The Gnome desktop considers systray icons useless and by default does not ship or support any systray. If I understand the article correctly, the Dropbox client can no longer run on defsult Gnome desktops.
I run gnome on all my machines with displays, for many years now. I never paid much thought to what "AppIndicator" is, but I've always used what I believe you're calling "systray", if I understand correctly?
I have temperature and network gauges on the top right next to my battery/audio/WiFi indicators. My work laptop (Ubuntu) has indicators up there for Livepatch and Mattermost, or are these not the same thing?
As far as I recall, I've not had to do anything particularly special other than install the extension for the thing I want, Freon etc, and the Livepatch and Mattermost ones were just there whether I wanted them or not.

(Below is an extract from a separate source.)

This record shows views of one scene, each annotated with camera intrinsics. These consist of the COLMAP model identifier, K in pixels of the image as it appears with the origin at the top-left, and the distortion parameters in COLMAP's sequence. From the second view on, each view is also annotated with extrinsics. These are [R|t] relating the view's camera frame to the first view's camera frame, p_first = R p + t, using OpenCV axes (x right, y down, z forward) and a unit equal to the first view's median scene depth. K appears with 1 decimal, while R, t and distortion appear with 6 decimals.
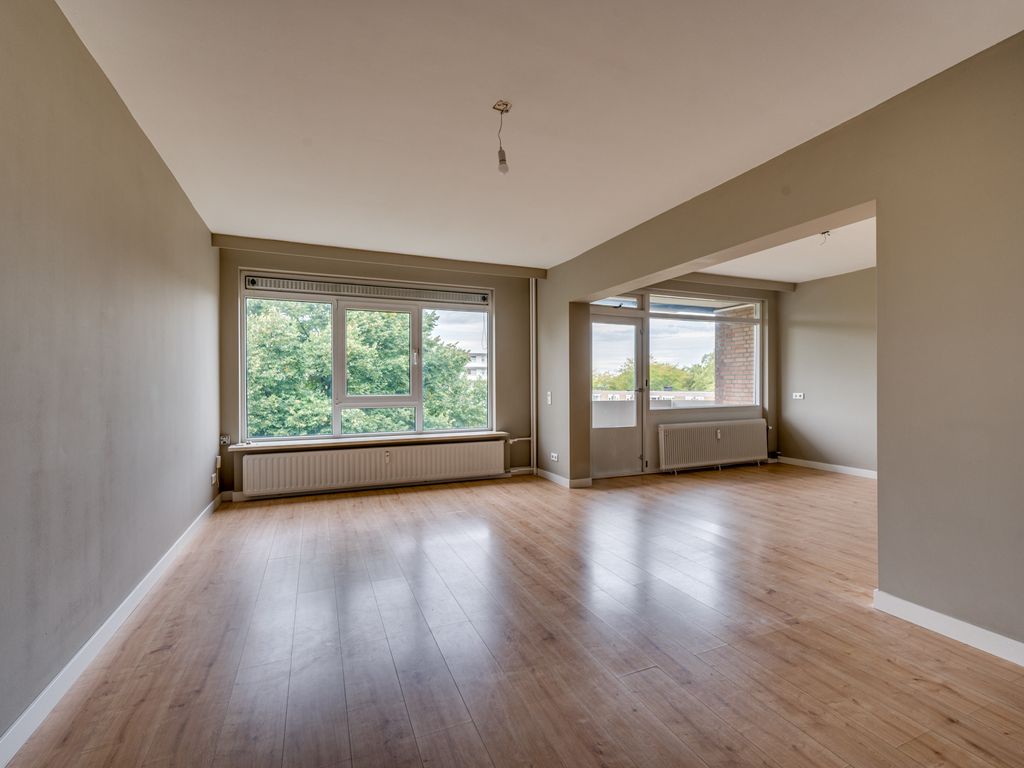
lens RADIAL K [[475.9, 0, 490.5], [0, 475.9, 389.2], [0, 0, 1]] dist [0.001029, 0.000128]
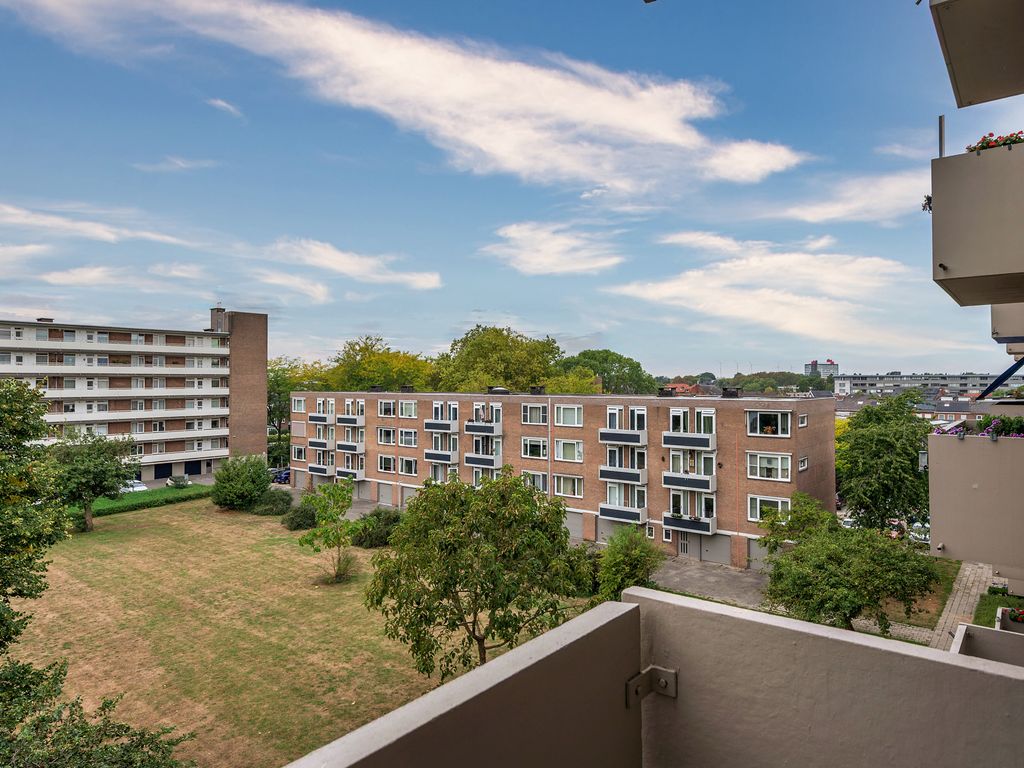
lens RADIAL K [[652.6, 0, 523.7], [0, 652.6, 370.8], [0, 0, 1]] dist [-0.007763, -0.001351]
pose [[0.855433, 0.006735, 0.517869, 0.314780], [0.005289, 0.999750, -0.021738, -0.048292], [-0.517886, 0.021334, 0.855184, 1.048131]]
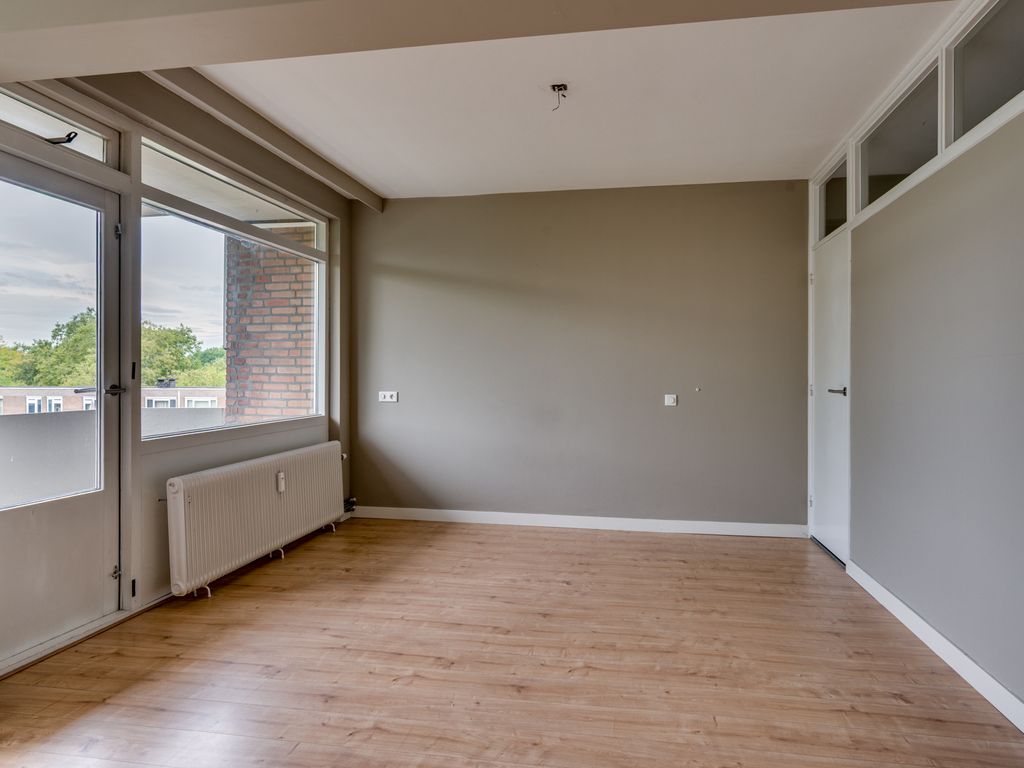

It's possible I did something when I setup Gnome on my personal laptop (Arch) but other machines are running Ubuntu and I think it just did this OOB.
Interesting UX decisions and Gnome have gone hand in hand since I first came across it.
The earliest one I remember was when they discovered spatial memory and promptly decided that, by default, every Nautilus folder should open in a new top-level window, cluttering up my desktop before I could even start working.
One has to be deliberately obtuse to pretend to not see how ridiculous it is to make having a third-party application that shows little icons in the corner of the screen a hard requirement for a cloud file sync application.
I use Linux and don't have a taskbar, a topbar, a sysbar, nor anything similar. I've never seen the need for one when I can manage my windows in other ways and have more screen real estate available. What does that have to do with syncing my files?
It's a requirement for the GUI. The CLI still works without any requirements. If I understood things correctly. I don't have a linux machine on hand and don't use dropbox anyways.
Perhaps people like you (and I) are not the target audience. I've always felt Dropbox was more of an "typical user" (as opposed to power user) file sync; I used it some years ago but never really liked it, I roll my own now.
I wonder whether Dropbox looked at some stats and realised that many of their users are on beginner-friendly distros/desktops and that such a requirement would help (them) more than it would hurt (users).
On the other hand, the very reason I use Linux is that I get more freedom, including the freedom to choose my window manager.
I don't care so much about Linux Desktop becoming mainstream. Probably it would make it look more like those OSes I like less. I don't really get those comments I regularly see where people go "if you don't make it look like Windows, people won't migrate to your distro". If I wanted Windows, I would use Windows. And I don't want people who want Windows to come to my distro.
Meanwhile Valve failed to convince games industry to care about GNU/Linux as platform, and has to make use of Proton to make SteamOS relevant, even though PlayStation and Android are very much Linux like on their technology stack.
I think that Proton works pretty well. I am very impressed by Valve's effort there and the amount of games that are now available on Linux.
But I don't think it's related to the Desktop environment, is it? Somehow I feel like many people who complain about Linux not being "mainstream material" want Windows, but free and without ads/trackers.
I don't want Windows, I want freedom. Freedom to choose my init system, my window manager, my filesystem, my terminal, hell even my libc.
The thing is, I don't think it can happen with a mainstream system. The industry won't care about supporting Linux unless there is critical mass, and in order to have critical mass you have to onboard all those people who want Windows (but free), not Linux. Already now, too many projects only work with the latest Ubuntu and assume systemd and some specific dependencies.
If Ubuntu were to become mainstream, instead of having Windows, macOS and Linux I fear we would have Windows, macOS, Ubuntu and Linux. Not sure it would change anything for me.
"I think the reason people started calling it the “system tray” is that on Win95 there was a program called “systray.exe” that displayed some icons in the notification area: volume control, PCMCIA (as it was then called) status, battery meter. If you killed systray.exe, you lost those notification icons. So people thought, “Ah, systray must be the component that manages those icons, and I bet its name is ‘system tray’.” Thus began the misconception that we have been trying to eradicate for over eight years…"
Doesn't change the feature was already there, with Win32 APIs to interact with it.
Yeah, but until Windows 11 it was the notification area! But for Windows 11 it looks like they gave up on this fight, finally, and the general UI in Windows 11 actually now calls it the system tray. So presumably that is now its official name.